Solar power in Minnesota just got its biggest jolt ever.
State utility regulators on Thursday directed Xcel Energy to go ahead with three large solar projects that will mean a tenfold increase in the amount of electricity generated from the sun in Minnesota.
The projects are expected to be online in 2016 to qualify for an expiring 30 percent federal solar power tax credit. The largest, called North Star Solar, is a 100-megawatt array planned southeast of North Branch, Minn., by Community Energy, a renewable energy developer based in Radnor, Pa.
"If you look at the entire Midwest this is far and away the biggest," said Community Energy Solar President Eric Blank in an interview.
Its solar panels will cover an estimated 1.25 square miles, about the size of two Lake Calhouns, and its electrical output will be 50 times greater than the state's biggest solar generator, a 2-megawatt array completed two years ago in Slayton, Minn. A megawatt is equal to 1 million watts.

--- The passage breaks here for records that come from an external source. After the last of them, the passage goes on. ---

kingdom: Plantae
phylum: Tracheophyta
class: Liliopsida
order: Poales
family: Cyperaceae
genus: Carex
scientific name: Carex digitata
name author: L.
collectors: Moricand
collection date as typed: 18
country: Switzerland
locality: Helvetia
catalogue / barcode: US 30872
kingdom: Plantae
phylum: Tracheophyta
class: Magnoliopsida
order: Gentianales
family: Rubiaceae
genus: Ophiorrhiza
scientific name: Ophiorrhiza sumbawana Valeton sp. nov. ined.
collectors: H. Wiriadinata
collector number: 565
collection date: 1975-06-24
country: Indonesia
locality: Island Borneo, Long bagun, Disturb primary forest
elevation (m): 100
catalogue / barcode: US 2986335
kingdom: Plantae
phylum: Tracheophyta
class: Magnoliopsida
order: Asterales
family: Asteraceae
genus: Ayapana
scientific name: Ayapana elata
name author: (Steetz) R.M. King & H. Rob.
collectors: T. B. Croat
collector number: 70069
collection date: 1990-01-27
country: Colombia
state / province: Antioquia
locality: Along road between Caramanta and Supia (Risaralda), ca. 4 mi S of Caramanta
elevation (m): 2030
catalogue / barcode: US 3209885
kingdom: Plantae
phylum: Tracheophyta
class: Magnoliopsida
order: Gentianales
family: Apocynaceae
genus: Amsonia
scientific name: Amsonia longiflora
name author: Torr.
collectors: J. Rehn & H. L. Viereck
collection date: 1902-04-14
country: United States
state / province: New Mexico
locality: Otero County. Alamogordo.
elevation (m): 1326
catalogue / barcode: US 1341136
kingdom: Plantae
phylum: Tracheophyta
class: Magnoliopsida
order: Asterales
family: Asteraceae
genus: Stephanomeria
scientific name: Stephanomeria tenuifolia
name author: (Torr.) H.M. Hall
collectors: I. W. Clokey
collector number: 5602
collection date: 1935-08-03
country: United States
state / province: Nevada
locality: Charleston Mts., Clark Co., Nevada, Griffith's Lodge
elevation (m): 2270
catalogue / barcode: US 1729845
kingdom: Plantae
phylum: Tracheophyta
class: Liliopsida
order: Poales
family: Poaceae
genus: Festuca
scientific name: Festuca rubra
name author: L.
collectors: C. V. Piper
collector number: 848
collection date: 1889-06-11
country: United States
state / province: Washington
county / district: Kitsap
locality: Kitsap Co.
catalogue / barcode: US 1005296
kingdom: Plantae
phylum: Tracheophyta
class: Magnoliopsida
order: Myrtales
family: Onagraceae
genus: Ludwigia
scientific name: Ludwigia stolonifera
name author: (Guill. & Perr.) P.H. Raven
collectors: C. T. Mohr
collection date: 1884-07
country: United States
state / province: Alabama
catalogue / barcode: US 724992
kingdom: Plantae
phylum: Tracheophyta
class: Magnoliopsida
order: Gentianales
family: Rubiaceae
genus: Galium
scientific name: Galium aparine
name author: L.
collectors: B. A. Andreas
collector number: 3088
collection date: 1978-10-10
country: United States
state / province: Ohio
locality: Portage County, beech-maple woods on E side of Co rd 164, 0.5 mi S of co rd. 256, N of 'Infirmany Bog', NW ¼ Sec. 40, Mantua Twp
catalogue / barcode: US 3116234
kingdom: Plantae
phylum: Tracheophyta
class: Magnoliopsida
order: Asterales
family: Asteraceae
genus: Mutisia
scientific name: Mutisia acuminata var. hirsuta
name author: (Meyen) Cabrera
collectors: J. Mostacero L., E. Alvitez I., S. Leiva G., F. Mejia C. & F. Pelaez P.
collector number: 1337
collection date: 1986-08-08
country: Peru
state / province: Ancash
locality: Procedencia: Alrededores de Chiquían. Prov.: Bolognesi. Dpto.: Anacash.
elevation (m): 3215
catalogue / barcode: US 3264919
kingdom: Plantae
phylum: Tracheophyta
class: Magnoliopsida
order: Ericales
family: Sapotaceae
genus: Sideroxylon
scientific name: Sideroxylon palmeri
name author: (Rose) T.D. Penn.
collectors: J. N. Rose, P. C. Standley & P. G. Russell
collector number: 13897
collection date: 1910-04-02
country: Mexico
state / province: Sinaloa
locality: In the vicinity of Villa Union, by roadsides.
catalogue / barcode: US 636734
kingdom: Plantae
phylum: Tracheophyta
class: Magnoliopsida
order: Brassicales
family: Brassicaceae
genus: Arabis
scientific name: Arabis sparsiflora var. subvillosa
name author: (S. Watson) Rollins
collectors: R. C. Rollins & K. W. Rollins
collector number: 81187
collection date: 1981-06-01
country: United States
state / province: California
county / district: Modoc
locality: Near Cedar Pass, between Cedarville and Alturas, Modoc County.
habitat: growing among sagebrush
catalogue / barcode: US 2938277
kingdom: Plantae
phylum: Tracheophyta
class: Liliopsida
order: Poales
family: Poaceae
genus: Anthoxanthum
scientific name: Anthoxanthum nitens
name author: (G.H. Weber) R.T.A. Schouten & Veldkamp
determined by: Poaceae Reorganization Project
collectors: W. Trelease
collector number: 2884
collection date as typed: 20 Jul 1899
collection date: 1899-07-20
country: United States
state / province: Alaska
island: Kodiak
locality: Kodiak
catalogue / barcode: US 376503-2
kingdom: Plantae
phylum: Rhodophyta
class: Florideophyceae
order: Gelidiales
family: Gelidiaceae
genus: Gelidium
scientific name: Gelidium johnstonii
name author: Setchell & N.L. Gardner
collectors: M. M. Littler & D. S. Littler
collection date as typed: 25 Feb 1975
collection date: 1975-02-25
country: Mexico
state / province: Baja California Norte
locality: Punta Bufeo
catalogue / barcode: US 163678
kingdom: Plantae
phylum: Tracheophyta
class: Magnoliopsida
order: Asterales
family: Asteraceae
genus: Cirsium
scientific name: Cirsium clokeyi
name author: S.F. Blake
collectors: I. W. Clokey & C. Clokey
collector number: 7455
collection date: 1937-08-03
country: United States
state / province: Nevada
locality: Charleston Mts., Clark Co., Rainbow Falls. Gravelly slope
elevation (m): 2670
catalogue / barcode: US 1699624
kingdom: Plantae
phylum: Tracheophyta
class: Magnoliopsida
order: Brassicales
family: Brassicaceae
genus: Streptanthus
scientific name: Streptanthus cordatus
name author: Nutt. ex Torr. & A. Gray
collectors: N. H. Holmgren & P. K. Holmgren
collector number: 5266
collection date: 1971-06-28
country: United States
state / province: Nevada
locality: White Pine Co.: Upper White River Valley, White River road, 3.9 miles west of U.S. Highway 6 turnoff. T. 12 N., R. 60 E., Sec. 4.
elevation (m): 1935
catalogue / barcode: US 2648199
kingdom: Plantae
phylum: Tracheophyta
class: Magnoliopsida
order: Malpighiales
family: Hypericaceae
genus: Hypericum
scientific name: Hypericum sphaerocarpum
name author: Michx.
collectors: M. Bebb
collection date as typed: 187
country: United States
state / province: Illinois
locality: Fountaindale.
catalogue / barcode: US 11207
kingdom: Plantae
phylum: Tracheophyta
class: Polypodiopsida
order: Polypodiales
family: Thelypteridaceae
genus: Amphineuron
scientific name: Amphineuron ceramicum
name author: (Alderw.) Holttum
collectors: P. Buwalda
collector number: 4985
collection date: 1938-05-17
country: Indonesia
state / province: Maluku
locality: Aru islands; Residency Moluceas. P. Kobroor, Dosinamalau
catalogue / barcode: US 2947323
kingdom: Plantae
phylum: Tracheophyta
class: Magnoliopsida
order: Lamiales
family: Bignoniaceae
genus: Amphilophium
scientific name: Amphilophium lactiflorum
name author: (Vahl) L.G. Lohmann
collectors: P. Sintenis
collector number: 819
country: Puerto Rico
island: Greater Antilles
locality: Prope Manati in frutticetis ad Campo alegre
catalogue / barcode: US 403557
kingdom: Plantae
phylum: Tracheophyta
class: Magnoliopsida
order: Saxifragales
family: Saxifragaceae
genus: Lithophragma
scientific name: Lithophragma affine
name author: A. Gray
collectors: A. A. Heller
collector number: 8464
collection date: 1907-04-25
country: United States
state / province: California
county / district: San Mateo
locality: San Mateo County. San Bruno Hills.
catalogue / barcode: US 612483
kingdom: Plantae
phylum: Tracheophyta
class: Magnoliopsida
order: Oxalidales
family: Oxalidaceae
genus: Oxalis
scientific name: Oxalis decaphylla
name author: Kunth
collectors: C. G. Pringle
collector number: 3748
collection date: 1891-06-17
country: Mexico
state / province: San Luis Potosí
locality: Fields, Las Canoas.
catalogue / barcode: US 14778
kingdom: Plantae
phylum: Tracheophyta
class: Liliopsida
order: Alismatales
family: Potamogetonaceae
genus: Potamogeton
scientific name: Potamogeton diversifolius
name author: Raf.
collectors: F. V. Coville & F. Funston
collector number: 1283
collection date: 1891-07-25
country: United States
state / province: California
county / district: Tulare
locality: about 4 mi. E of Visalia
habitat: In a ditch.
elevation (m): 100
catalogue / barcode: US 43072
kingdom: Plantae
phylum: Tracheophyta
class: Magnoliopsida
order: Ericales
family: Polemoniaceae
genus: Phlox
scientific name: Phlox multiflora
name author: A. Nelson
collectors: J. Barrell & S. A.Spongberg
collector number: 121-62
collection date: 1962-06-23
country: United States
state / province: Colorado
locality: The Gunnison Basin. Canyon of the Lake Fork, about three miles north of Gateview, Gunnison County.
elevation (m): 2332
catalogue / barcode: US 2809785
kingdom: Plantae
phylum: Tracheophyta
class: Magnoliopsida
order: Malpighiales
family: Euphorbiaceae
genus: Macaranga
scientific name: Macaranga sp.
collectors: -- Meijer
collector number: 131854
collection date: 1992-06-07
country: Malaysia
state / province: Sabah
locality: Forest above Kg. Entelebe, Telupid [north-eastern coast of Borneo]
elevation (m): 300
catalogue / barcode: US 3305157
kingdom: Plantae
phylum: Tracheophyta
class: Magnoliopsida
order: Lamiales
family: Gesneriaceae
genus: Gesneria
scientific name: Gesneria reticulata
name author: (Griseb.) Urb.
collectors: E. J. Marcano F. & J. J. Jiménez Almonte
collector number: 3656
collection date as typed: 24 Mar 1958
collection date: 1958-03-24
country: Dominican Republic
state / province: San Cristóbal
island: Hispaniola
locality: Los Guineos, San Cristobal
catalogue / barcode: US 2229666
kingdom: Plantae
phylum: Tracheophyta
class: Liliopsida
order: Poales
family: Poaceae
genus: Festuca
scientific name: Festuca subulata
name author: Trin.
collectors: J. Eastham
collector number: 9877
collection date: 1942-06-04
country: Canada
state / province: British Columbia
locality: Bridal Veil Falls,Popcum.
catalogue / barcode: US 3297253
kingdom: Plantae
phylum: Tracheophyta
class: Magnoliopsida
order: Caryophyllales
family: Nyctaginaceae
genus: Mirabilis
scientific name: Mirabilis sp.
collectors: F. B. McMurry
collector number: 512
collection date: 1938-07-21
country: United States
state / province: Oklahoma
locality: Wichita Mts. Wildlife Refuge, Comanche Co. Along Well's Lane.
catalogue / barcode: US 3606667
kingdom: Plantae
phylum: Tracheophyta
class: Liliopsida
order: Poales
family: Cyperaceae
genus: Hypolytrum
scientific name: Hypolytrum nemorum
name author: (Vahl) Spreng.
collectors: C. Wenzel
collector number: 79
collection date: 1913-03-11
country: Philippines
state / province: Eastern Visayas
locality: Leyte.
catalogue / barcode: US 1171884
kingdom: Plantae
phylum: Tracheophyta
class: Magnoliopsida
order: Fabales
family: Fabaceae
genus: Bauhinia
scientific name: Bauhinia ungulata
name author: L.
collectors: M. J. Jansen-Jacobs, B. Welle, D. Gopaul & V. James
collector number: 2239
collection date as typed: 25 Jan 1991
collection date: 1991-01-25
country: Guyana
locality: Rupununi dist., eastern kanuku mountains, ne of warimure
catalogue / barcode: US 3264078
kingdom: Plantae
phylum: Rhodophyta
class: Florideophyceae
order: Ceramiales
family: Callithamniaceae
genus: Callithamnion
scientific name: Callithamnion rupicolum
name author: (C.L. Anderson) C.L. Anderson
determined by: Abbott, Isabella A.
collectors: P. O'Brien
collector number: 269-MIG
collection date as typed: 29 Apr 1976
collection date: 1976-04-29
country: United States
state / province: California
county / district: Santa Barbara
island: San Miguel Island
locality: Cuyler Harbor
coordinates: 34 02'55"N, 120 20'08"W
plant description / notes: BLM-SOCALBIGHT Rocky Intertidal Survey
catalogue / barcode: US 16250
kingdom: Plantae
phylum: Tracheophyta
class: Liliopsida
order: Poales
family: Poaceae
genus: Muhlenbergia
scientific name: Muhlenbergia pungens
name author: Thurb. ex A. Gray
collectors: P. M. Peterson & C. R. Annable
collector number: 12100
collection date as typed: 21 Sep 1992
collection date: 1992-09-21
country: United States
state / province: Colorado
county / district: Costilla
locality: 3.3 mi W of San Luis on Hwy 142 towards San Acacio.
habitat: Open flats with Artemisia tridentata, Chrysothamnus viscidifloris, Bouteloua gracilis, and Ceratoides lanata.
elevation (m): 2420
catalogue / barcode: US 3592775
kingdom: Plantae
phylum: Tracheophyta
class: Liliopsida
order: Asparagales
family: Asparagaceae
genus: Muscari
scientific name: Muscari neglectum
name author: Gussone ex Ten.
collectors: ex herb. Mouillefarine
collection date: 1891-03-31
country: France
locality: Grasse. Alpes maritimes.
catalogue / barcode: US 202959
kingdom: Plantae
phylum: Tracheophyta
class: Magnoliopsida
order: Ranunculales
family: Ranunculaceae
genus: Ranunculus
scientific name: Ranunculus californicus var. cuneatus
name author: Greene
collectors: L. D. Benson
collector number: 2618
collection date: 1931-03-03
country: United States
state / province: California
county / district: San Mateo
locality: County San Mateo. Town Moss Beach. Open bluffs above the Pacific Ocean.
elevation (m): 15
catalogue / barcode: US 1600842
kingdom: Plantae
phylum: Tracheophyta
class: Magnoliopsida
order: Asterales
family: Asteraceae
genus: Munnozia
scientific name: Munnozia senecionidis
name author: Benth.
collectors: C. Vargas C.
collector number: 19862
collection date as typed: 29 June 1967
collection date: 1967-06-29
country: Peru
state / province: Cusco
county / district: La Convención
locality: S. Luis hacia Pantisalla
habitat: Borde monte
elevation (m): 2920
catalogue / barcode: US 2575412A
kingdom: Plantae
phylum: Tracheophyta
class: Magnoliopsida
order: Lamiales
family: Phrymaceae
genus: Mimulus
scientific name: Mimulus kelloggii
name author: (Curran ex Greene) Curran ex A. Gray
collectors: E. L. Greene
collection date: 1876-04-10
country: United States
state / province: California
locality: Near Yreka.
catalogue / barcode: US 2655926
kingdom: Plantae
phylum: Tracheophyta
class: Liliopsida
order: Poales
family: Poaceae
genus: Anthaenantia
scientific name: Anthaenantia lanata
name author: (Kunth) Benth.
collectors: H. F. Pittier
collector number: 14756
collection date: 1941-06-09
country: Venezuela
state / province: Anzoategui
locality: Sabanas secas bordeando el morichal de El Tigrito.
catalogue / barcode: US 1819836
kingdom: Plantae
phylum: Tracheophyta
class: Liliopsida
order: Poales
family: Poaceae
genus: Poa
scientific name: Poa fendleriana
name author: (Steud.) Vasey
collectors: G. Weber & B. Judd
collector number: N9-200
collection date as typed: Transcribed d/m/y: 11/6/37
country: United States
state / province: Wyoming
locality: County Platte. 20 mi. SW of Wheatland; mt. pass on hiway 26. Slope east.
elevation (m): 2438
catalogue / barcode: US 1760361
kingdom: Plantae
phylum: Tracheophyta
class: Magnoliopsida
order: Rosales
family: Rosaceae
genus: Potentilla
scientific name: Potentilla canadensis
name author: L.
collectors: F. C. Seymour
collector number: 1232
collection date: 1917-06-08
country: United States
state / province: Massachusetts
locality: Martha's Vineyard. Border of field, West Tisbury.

Yet the North Star project almost didn't make the cut. Although it was tentatively chosen by Xcel last October from competitive bids, the Minneapolis-based utility later concluded the project could wait. The other two solar bids — projects to be built near Tracy and Marshall — would be enough for Xcel to meet its state mandate for 1.5 percent of its electricity from solar by 2020, the company said.
Aakash Chandarana, regional vice president of rates and regulatory affairs at Xcel, said it was a "close call" on whether to build two or three solar parks. He said going ahead with all of the projects is cost-effective — at 7.5 cents to 8.5 cents per kilowatt hour — when the reduction in air pollution and carbon dioxide emissions from fossil-fuel plants are considered.
The decision was left to the five-member Minnesota Public Utilities Commission, which unanimously decided to go ahead.